Ray tracing performance
Synthetic benchmark performance
The Arc A750, surprisingly, is great at ray tracing, same as the Arc A770. The Arc A750 isn't quite a match for Nvidia's RTX 3060, but it's not far off. That's super impressive considering this is Intel's first generation Ray Tracing Unit at work, and it hasn't taken the company long at all to catch up with Nvidia's far more mature RT Core. That said, ray tracing is still an awfully demanding graphical feature, and I'd really recommend you turn on some form of upscaling technology to take advantage of it with this card.
Intel's own XeSS upscaling technology works a treat to improve performance on Intel's Arc GPUs especially, thanks to XMX acceleration on the GPU. Though AMD's FSR will also work just great.(opens in new tab)
As a complete picture of performance, then, Intel's Arc A750 is certainly competitive at this price point.
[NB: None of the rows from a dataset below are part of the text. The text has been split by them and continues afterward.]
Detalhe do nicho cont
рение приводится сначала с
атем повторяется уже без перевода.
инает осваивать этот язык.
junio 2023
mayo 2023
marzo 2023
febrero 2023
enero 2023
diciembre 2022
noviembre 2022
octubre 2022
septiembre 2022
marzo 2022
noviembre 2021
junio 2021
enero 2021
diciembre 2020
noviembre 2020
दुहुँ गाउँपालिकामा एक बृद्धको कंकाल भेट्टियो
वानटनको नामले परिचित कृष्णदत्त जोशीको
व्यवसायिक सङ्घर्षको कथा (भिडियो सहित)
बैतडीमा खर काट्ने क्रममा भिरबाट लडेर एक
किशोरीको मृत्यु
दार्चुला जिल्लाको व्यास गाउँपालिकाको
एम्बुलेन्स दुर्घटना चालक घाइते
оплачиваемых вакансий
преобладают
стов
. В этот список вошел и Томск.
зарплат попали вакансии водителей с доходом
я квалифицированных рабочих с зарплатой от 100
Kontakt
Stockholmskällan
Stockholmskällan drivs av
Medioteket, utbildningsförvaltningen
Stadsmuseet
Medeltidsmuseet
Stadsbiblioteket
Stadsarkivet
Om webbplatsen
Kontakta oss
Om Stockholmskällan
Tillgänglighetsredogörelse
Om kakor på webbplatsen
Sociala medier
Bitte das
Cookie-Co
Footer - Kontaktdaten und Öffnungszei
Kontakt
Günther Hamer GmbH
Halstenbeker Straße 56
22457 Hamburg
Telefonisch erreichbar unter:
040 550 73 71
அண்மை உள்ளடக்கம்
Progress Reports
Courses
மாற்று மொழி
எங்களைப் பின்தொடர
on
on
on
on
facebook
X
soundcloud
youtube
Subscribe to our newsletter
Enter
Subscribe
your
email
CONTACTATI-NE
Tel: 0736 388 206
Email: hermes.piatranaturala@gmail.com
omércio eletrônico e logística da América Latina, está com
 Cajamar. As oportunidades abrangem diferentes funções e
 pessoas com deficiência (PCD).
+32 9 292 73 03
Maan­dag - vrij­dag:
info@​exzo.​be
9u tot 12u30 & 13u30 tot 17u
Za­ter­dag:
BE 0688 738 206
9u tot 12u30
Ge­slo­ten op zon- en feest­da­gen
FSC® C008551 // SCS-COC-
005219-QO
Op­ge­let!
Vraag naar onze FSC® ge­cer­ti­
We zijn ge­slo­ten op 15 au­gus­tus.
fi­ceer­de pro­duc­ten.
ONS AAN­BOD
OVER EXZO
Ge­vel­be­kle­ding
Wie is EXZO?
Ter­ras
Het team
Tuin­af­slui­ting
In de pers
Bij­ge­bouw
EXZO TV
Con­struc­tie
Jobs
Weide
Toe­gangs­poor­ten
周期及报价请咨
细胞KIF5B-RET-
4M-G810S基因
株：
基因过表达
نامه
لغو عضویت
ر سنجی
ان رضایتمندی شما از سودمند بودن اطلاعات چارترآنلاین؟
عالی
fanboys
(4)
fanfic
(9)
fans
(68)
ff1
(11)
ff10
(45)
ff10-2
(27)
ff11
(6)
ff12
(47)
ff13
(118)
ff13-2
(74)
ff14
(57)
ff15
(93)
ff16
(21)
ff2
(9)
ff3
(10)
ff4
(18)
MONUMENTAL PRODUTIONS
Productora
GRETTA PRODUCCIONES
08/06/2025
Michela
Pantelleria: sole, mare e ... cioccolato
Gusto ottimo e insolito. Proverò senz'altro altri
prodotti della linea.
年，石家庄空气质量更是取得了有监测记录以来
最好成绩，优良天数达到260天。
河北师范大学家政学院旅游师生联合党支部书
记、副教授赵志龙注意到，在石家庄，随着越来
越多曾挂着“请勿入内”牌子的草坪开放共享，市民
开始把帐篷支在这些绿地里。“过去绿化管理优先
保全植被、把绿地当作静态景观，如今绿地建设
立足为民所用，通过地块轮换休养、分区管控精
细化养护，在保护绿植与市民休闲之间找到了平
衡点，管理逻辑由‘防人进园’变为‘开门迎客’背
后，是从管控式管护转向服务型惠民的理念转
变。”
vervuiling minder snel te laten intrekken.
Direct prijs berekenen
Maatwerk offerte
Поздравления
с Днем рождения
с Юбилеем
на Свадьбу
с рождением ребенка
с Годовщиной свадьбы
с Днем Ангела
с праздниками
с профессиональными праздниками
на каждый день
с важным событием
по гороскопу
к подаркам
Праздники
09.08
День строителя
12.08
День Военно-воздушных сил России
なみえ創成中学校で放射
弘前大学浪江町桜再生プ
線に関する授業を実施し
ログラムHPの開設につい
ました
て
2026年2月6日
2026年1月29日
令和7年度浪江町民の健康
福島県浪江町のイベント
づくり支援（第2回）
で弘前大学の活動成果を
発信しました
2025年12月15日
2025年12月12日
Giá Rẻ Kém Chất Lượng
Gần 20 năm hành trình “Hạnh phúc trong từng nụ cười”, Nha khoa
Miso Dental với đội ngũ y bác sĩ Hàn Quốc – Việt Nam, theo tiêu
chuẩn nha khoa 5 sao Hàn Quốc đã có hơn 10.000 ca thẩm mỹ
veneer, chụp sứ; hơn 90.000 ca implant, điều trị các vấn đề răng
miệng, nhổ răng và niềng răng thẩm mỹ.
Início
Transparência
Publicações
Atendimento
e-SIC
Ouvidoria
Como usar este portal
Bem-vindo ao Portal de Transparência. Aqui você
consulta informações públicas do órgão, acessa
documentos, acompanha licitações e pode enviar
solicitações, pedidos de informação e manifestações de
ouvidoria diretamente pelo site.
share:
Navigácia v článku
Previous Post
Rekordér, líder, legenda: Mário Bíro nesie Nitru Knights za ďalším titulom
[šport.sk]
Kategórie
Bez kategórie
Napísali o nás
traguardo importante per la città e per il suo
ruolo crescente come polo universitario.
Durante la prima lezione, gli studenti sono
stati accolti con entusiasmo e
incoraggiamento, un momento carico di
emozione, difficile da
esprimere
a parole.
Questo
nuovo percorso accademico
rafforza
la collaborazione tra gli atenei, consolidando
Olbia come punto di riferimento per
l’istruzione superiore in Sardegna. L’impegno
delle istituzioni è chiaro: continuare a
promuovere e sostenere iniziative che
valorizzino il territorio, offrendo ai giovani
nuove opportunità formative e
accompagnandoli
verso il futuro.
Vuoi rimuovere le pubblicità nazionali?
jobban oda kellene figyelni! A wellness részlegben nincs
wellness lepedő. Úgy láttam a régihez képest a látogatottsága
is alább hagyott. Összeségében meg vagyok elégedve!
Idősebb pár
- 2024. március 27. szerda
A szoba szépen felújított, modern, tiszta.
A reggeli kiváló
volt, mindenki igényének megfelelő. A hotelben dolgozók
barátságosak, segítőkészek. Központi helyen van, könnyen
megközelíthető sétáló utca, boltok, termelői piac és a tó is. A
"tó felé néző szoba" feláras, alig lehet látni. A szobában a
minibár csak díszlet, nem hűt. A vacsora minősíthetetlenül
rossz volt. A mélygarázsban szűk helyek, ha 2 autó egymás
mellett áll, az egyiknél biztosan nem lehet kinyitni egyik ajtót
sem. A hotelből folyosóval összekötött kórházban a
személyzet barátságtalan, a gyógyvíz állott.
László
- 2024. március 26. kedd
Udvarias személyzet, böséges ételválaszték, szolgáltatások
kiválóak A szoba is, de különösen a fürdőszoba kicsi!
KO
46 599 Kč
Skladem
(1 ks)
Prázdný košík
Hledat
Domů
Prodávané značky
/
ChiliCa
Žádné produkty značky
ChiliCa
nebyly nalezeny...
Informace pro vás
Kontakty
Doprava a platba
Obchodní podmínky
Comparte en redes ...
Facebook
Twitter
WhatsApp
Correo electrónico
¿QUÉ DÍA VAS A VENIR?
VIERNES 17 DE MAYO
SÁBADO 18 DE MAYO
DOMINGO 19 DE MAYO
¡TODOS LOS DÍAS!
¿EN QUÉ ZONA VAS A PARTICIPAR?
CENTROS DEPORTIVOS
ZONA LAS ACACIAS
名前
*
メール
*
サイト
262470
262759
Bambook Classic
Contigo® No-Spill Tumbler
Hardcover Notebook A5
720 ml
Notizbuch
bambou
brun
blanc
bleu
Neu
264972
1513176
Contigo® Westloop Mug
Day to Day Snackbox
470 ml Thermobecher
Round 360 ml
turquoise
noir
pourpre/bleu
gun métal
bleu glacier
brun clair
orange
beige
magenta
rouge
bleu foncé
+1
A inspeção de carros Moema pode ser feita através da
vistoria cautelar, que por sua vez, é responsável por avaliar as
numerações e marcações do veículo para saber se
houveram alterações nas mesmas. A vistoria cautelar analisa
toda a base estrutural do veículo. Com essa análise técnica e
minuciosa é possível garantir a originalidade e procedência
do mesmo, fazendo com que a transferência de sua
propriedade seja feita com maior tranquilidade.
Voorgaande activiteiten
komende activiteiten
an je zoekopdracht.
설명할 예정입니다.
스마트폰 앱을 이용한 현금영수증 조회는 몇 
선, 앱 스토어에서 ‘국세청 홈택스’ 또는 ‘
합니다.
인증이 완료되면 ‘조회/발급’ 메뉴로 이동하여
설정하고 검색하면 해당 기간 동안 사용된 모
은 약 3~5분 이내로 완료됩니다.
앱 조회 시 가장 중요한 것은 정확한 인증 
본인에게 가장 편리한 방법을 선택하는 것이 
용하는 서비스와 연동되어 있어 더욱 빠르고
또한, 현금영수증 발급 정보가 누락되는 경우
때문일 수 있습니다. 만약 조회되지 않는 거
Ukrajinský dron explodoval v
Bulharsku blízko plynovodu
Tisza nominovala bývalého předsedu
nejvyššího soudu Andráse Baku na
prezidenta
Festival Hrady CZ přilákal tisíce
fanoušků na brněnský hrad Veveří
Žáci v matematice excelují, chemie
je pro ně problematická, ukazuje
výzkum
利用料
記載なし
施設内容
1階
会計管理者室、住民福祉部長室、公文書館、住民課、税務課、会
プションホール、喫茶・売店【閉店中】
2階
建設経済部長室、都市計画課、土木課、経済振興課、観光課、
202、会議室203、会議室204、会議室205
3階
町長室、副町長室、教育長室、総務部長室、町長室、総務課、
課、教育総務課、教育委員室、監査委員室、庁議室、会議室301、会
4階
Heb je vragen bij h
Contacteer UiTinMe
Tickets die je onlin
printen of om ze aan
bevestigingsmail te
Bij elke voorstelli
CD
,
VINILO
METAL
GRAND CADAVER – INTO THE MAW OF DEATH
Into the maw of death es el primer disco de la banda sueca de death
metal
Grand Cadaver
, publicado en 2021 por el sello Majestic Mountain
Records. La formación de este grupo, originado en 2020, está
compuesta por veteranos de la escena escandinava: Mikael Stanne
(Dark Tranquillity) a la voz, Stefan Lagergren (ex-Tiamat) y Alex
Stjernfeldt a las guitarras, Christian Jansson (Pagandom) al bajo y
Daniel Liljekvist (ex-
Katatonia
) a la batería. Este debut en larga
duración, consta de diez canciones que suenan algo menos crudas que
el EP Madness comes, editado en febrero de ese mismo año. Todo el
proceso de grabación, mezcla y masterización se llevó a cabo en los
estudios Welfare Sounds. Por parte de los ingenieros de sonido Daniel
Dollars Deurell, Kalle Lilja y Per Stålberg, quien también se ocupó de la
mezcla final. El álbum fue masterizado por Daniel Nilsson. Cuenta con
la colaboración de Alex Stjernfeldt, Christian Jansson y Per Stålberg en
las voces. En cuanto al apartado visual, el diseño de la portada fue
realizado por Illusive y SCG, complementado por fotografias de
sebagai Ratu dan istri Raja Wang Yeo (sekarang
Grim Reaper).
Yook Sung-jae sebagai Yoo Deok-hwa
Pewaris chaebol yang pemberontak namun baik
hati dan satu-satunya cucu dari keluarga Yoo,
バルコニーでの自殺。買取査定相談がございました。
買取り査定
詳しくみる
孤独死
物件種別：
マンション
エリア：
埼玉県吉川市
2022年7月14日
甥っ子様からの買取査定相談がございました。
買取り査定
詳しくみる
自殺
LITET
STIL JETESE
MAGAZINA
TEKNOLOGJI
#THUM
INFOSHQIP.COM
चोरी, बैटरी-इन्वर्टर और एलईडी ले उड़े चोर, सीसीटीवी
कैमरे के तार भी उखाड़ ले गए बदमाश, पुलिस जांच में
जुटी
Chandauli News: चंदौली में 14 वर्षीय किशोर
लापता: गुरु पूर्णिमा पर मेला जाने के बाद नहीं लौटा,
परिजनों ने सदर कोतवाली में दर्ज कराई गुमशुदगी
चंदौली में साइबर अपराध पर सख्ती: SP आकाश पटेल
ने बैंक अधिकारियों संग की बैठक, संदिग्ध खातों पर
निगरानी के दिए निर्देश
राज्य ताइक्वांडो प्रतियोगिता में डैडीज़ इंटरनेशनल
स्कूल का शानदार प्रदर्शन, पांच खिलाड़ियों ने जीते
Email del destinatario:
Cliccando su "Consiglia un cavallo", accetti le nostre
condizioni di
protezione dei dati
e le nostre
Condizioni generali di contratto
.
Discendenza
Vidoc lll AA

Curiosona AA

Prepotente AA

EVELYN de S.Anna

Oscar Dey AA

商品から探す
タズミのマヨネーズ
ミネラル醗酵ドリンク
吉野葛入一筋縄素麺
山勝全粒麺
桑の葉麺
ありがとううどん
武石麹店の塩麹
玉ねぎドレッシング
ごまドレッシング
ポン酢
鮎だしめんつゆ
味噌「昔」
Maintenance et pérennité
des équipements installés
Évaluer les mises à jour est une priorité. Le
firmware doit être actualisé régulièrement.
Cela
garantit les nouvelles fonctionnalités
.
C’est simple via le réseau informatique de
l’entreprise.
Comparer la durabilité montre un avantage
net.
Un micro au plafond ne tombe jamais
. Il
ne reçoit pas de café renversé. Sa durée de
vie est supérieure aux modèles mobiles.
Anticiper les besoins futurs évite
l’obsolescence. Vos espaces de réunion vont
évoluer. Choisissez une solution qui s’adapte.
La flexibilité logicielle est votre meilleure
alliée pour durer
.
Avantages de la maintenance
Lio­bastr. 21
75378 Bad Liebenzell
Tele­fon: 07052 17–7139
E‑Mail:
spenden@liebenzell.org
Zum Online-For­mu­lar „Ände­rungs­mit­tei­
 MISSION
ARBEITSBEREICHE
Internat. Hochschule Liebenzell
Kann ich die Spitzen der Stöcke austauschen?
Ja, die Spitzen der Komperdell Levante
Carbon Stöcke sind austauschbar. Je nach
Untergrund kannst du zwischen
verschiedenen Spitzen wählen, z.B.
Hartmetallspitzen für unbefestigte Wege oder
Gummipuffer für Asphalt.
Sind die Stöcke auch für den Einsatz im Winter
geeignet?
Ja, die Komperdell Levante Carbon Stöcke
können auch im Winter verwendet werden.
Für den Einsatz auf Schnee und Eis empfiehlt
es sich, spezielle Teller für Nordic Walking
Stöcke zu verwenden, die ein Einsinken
AMD's RX 6600 edges out the competition at 1080p, and it's clearly the better choice for the money at that resolution, but there's a lot of positive stuff to be said about the Arc A750 at 1440p, and with ray tracing enabled. The architecture and the memory—likely the high memory bandwidth on this card versus the competition—seems to put it on a better footing for QHD gaming.
There's no doubt as well that the Arc A750 appears simply a better graphics card for the money than an RTX 3050. Even in a game like Total War: Three Kingdoms, in which Nvidia's RTX 3060 makes massive gains over the Arc A770, the RTX 3050 only just scrapes the lead over the Arc A750. It's hardly a divisive victory, and for the most part the RTX 3050 is much slower.
Thermals and power
The Arc A750 Limited Edition is going to be a tough cooler to beat on this card, too. It's priced at not a penny over the all-important MSRP and it's quiet and cool, despite the card's very high relative power draw. I'm sure third-party manufacturers will come up with some solid designs, but I'm not turning my nose up at the Limited Edition trim. It doesn't come with the same fancy RGB LED lights as the Arc A770, unfortunately, which do look lovely, but it's still great-looking in its own right.
So, for the cash, would I be happy with an Arc A750? Yeah, I would. The performance is mostly there at 1080p, and at 1440p it's pretty tight with the competition—even in those games where it shouldn't necessarily do so well. There will be cases where it's way off the mark, and that pretty much rules this card out for anyone on an older system without Resize BAR support, but generally I think the same can be said of this card as I did in my Arc A770 review: if I bought a cheap prebuilt PC and it had an Arc A750 in it, I'd be cool with that. And for a first generation GPU, that's actually pretty high praise.